─── STUDY MATERIAL ───
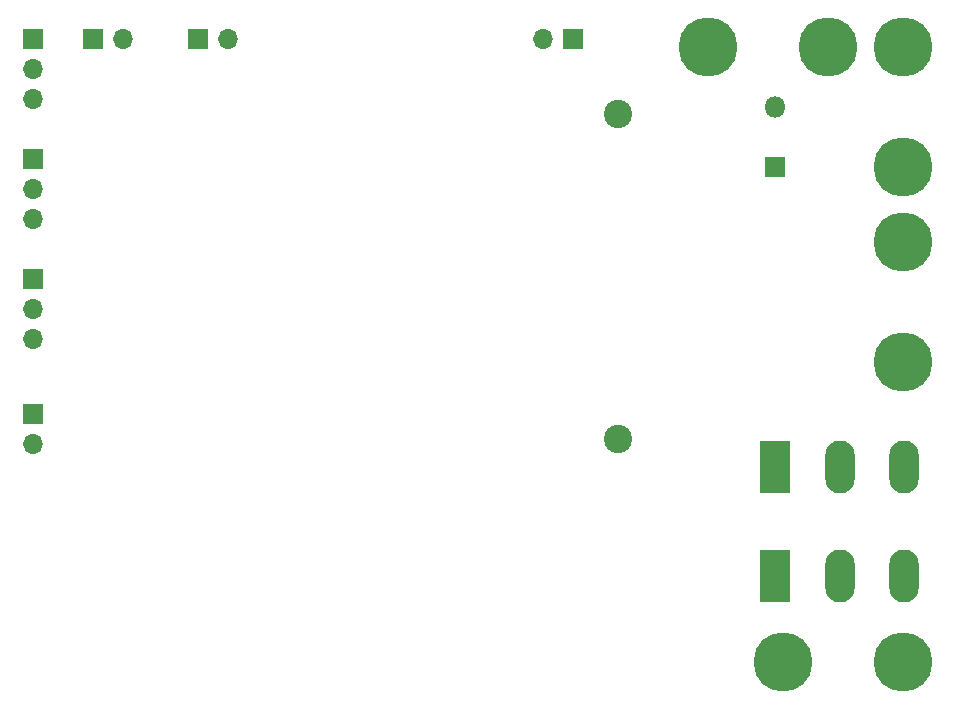
<source format=gbr>
G04 #@! TF.GenerationSoftware,KiCad,Pcbnew,(2017-12-14 revision b47a06e)-master*
G04 #@! TF.CreationDate,2017-12-29T23:23:29-08:00*
G04 #@! TF.ProjectId,Elephant-3,456C657068616E742D332E6B69636164,1*
G04 #@! TF.SameCoordinates,Original*
G04 #@! TF.FileFunction,Soldermask,Bot*
G04 #@! TF.FilePolarity,Negative*
%FSLAX46Y46*%
G04 Gerber Fmt 4.6, Leading zero omitted, Abs format (unit mm)*
G04 Created by KiCad (PCBNEW (2017-12-14 revision b47a06e)-master) date Friday, December 29, 2017 'PMt' 11:23:29 PM*
%MOMM*%
%LPD*%
G01*
G04 APERTURE LIST*
%ADD10C,2.400000*%
%ADD11R,1.800000X1.800000*%
%ADD12O,1.800000X1.800000*%
%ADD13R,1.700000X1.700000*%
%ADD14O,1.700000X1.700000*%
%ADD15C,5.000000*%
%ADD16R,2.500000X4.500000*%
%ADD17O,2.500000X4.500000*%
G04 APERTURE END LIST*
D10*
X170815000Y-104970000D03*
X170815000Y-77470000D03*
D11*
X184150000Y-81915000D03*
D12*
X184150000Y-76835000D03*
D13*
X126365000Y-71120000D03*
D14*
X128905000Y-71120000D03*
D13*
X121285000Y-91440000D03*
D14*
X121285000Y-93980000D03*
X121285000Y-96520000D03*
D13*
X121285000Y-81280000D03*
D14*
X121285000Y-83820000D03*
X121285000Y-86360000D03*
D13*
X121285000Y-71120000D03*
D14*
X121285000Y-73660000D03*
X121285000Y-76200000D03*
D13*
X121285000Y-102870000D03*
D14*
X121285000Y-105410000D03*
D13*
X135255000Y-71120000D03*
D14*
X137795000Y-71120000D03*
D15*
X178435000Y-71755000D03*
X188595000Y-71755000D03*
X194945000Y-81915000D03*
X194945000Y-71755000D03*
X184785000Y-123825000D03*
X194945000Y-123825000D03*
D13*
X167005000Y-71120000D03*
D14*
X164465000Y-71120000D03*
D15*
X194945000Y-88265000D03*
X194945000Y-98425000D03*
D16*
X184150000Y-116586000D03*
D17*
X189600000Y-116586000D03*
X195050000Y-116586000D03*
D16*
X184150000Y-107315000D03*
D17*
X189600000Y-107315000D03*
X195050000Y-107315000D03*
M02*

</source>
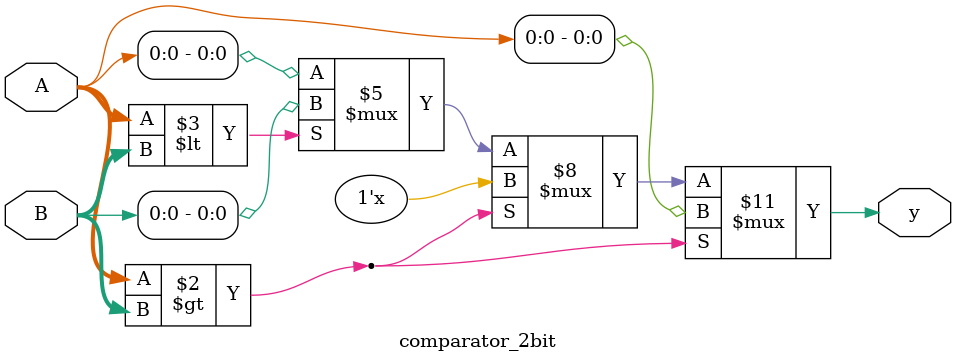
<source format=v>
module comparator_2bit(A,B,y);
input [4:0] A,B;
output reg y;

always @(A,B)
begin
if(A>B)
  begin
    y=A;
end
else if(A < B)
  begin
   y=B;
end
else
  begin
    y=A;
end
end
endmodule
</source>
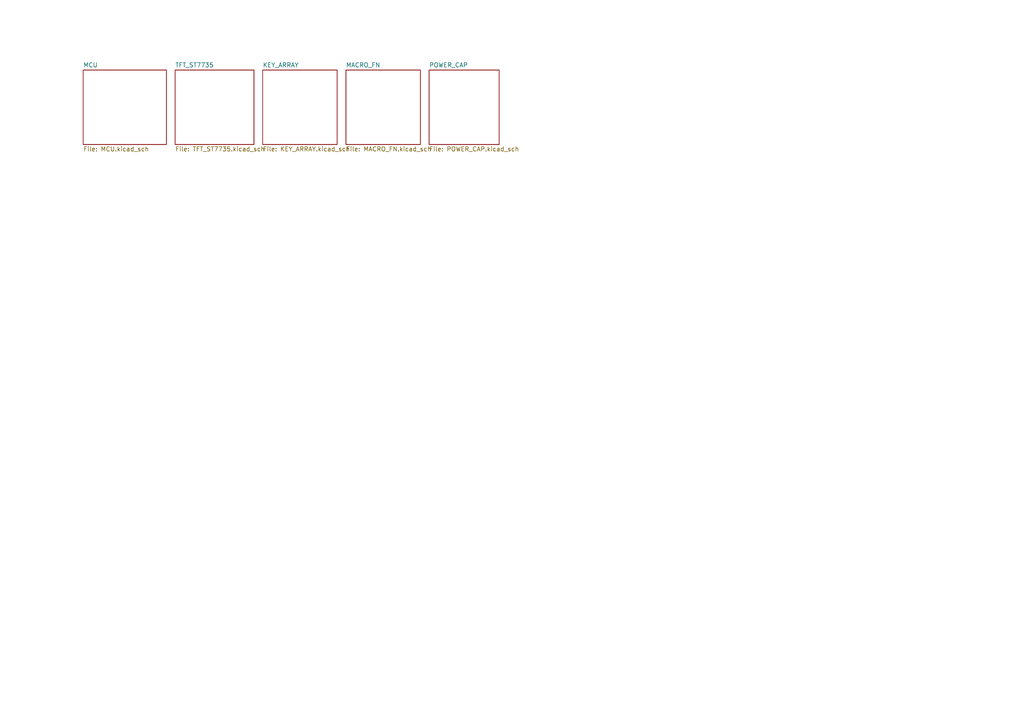
<source format=kicad_sch>
(kicad_sch (version 20230121) (generator eeschema)

  (uuid e263e983-43e8-48d0-a73e-d77008c96002)

  (paper "A4")

  


  (sheet (at 100.33 20.32) (size 21.59 21.59) (fields_autoplaced)
    (stroke (width 0.1524) (type solid))
    (fill (color 0 0 0 0.0000))
    (uuid 262046c6-914b-474e-bd4d-6e4893a18a5b)
    (property "Sheetname" "MACRO_FN" (at 100.33 19.6084 0)
      (effects (font (size 1.27 1.27)) (justify left bottom))
    )
    (property "Sheetfile" "MACRO_FN.kicad_sch" (at 100.33 42.4946 0)
      (effects (font (size 1.27 1.27)) (justify left top))
    )
    (instances
      (project "RP2040_KBD"
        (path "/e263e983-43e8-48d0-a73e-d77008c96002" (page "5"))
      )
    )
  )

  (sheet (at 50.8 20.32) (size 22.86 21.59) (fields_autoplaced)
    (stroke (width 0.1524) (type solid))
    (fill (color 0 0 0 0.0000))
    (uuid 8dd61245-073c-4601-b50e-3ef8b6c2393c)
    (property "Sheetname" "TFT_ST7735" (at 50.8 19.6084 0)
      (effects (font (size 1.27 1.27)) (justify left bottom))
    )
    (property "Sheetfile" "TFT_ST7735.kicad_sch" (at 50.8 42.4946 0)
      (effects (font (size 1.27 1.27)) (justify left top))
    )
    (instances
      (project "RP2040_KBD"
        (path "/e263e983-43e8-48d0-a73e-d77008c96002" (page "3"))
      )
    )
  )

  (sheet (at 24.13 20.32) (size 24.13 21.59) (fields_autoplaced)
    (stroke (width 0.1524) (type solid))
    (fill (color 0 0 0 0.0000))
    (uuid b273a34d-1f41-4c6b-9f34-89419c9a3117)
    (property "Sheetname" "MCU" (at 24.13 19.6084 0)
      (effects (font (size 1.27 1.27)) (justify left bottom))
    )
    (property "Sheetfile" "MCU.kicad_sch" (at 24.13 42.4946 0)
      (effects (font (size 1.27 1.27)) (justify left top))
    )
    (instances
      (project "RP2040_KBD"
        (path "/e263e983-43e8-48d0-a73e-d77008c96002" (page "2"))
      )
    )
  )

  (sheet (at 124.46 20.32) (size 20.32 21.59) (fields_autoplaced)
    (stroke (width 0.1524) (type solid))
    (fill (color 0 0 0 0.0000))
    (uuid c15450fa-22f8-40cc-a20e-c2b57d8c482e)
    (property "Sheetname" "POWER_CAP" (at 124.46 19.6084 0)
      (effects (font (size 1.27 1.27)) (justify left bottom))
    )
    (property "Sheetfile" "POWER_CAP.kicad_sch" (at 124.46 42.4946 0)
      (effects (font (size 1.27 1.27)) (justify left top))
    )
    (instances
      (project "RP2040_KBD"
        (path "/e263e983-43e8-48d0-a73e-d77008c96002" (page "6"))
      )
    )
  )

  (sheet (at 76.2 20.32) (size 21.59 21.59) (fields_autoplaced)
    (stroke (width 0.1524) (type solid))
    (fill (color 0 0 0 0.0000))
    (uuid df9f2a30-1957-475c-ae57-92c3793c1eda)
    (property "Sheetname" "KEY_ARRAY" (at 76.2 19.6084 0)
      (effects (font (size 1.27 1.27)) (justify left bottom))
    )
    (property "Sheetfile" "KEY_ARRAY.kicad_sch" (at 76.2 42.4946 0)
      (effects (font (size 1.27 1.27)) (justify left top))
    )
    (instances
      (project "RP2040_KBD"
        (path "/e263e983-43e8-48d0-a73e-d77008c96002" (page "4"))
      )
    )
  )

  (sheet_instances
    (path "/" (page "1"))
  )
)

</source>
───
DIRECTIONS FOR THIS TASK
Scan the entries above, and wherever a line holds the string "Sheetname", copy it.

TASK OUTPUT
    (property "Sheetname" "MACRO_FN" (at 100.33 19.6084 0)
    (property "Sheetname" "TFT_ST7735" (at 50.8 19.6084 0)
    (property "Sheetname" "MCU" (at 24.13 19.6084 0)
    (property "Sheetname" "POWER_CAP" (at 124.46 19.6084 0)
    (property "Sheetname" "KEY_ARRAY" (at 76.2 19.6084 0)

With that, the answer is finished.